Что нужно сделать >> Выберите из перечня все строки, в которых встречается слово «shown», и перепишите их. Регистр букв учитывается.

Сохранённые записи:
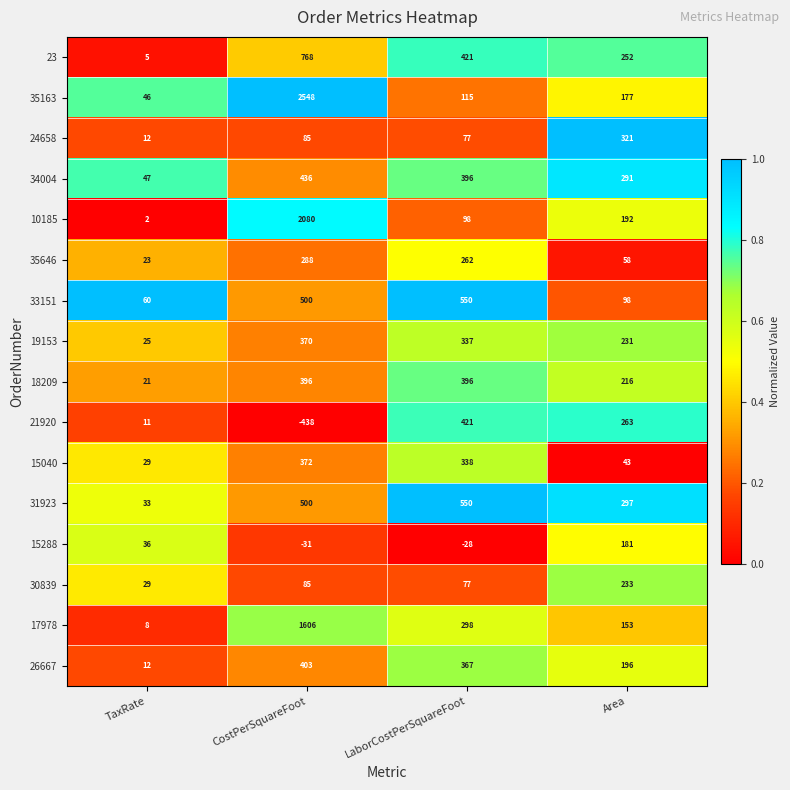

Which series has the largest total across all categories?

35163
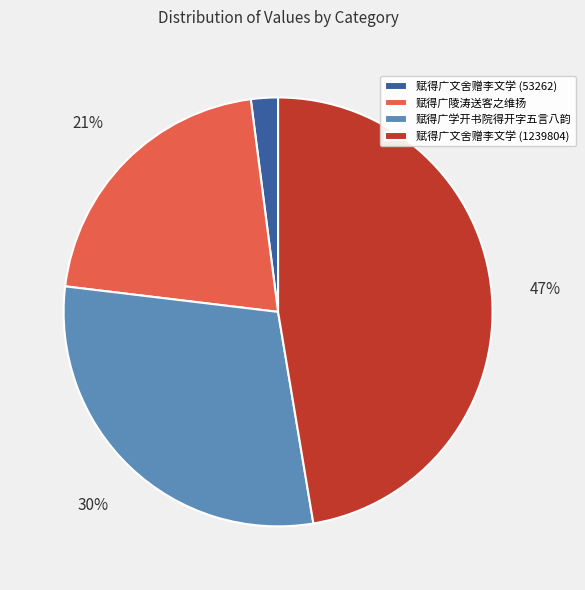

Between 赋得广文舍赠李文学 (1239804) and 赋得广陵涛送客之维扬, which is larger?

赋得广文舍赠李文学 (1239804)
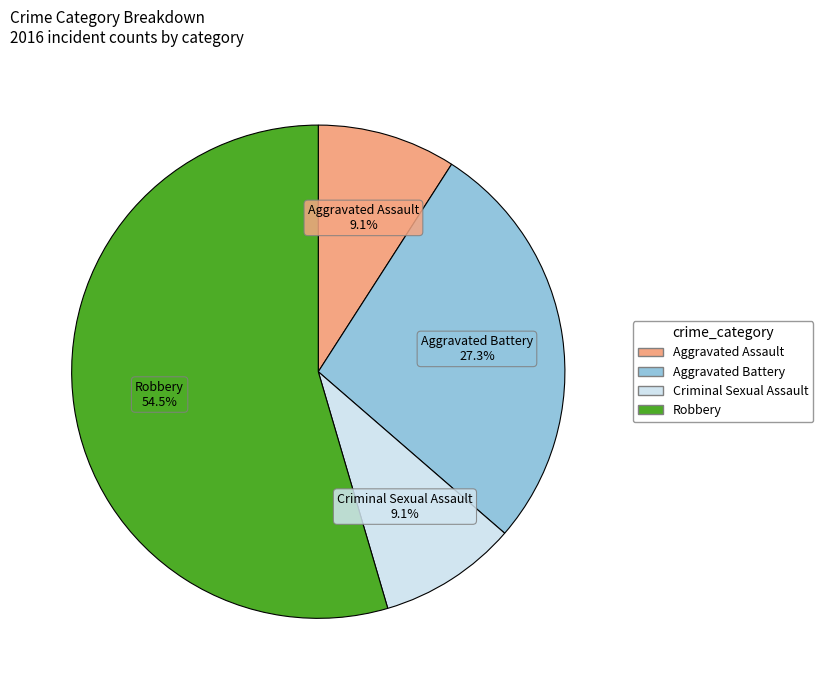

Combined, do Aggravated Battery and Aggravated Assault account for over 50%?

No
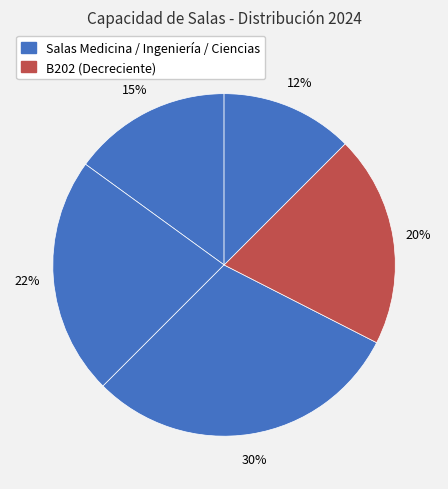

Count the number of slices in the pie.

5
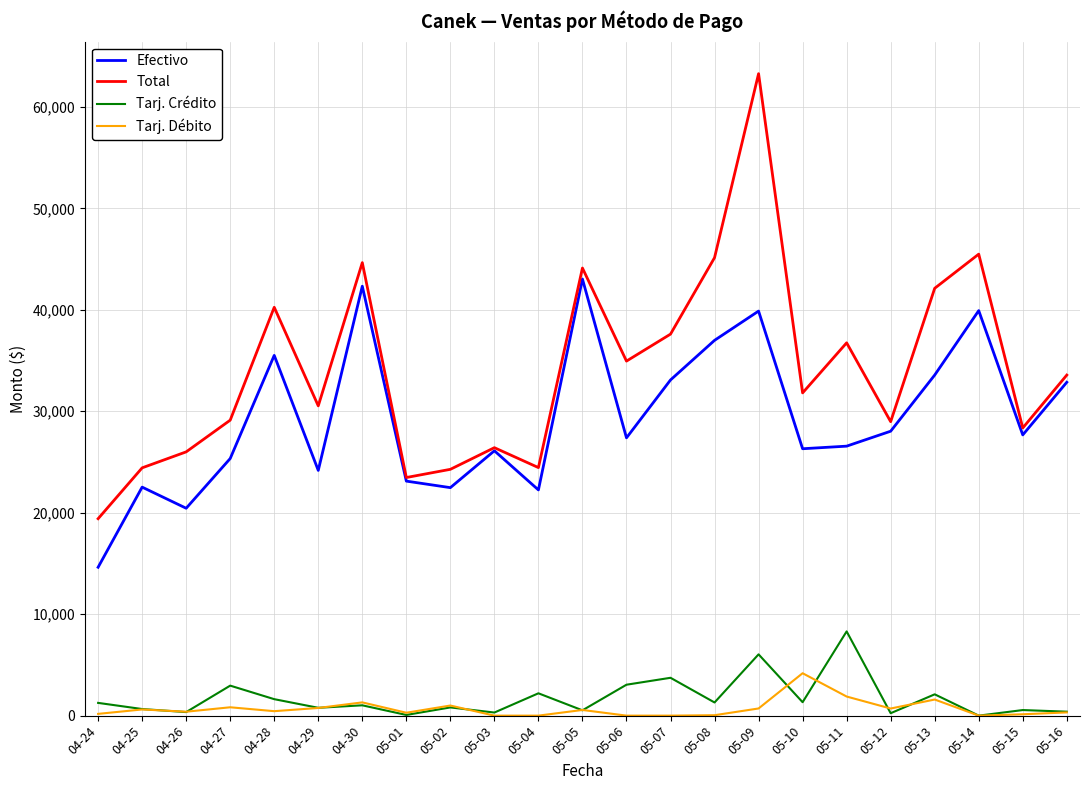

What is the maximum value shown in the chart?

63267.7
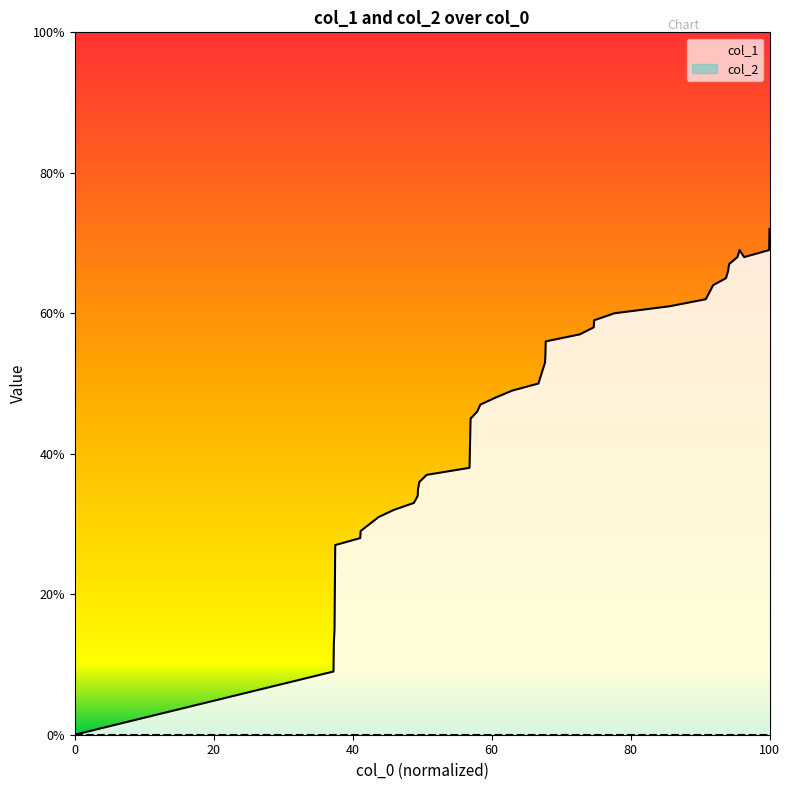

Reading left to right, what are all the values shown in this chart?

0	9	13	15	27	28	29	30	31	32	33	34	35	36	37	38	45	46	47	48	49	50	53	54	56	57	58	59	60	61	62	64	65	66	67	68	69	68	69	72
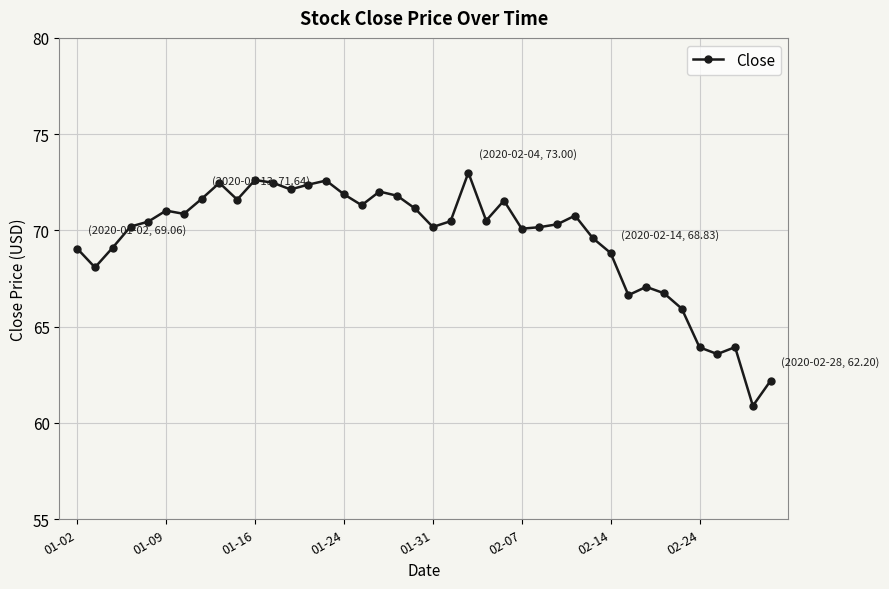

What is the greatest value displayed?

73.0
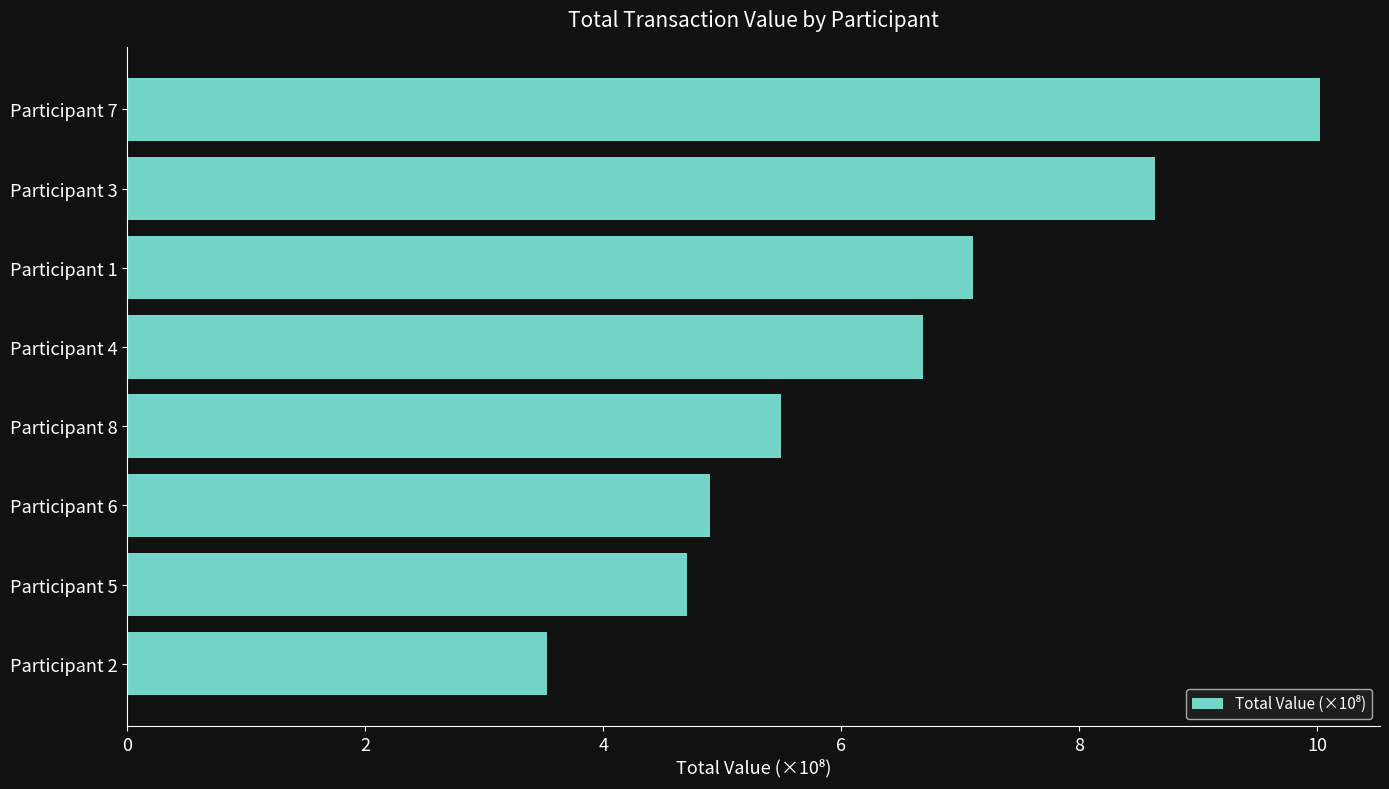

What is the greatest value displayed?

10.0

Результат выполнения >>
What is the maximum value shown in the chart?
Reading left to right, what are all the values shown in this chart?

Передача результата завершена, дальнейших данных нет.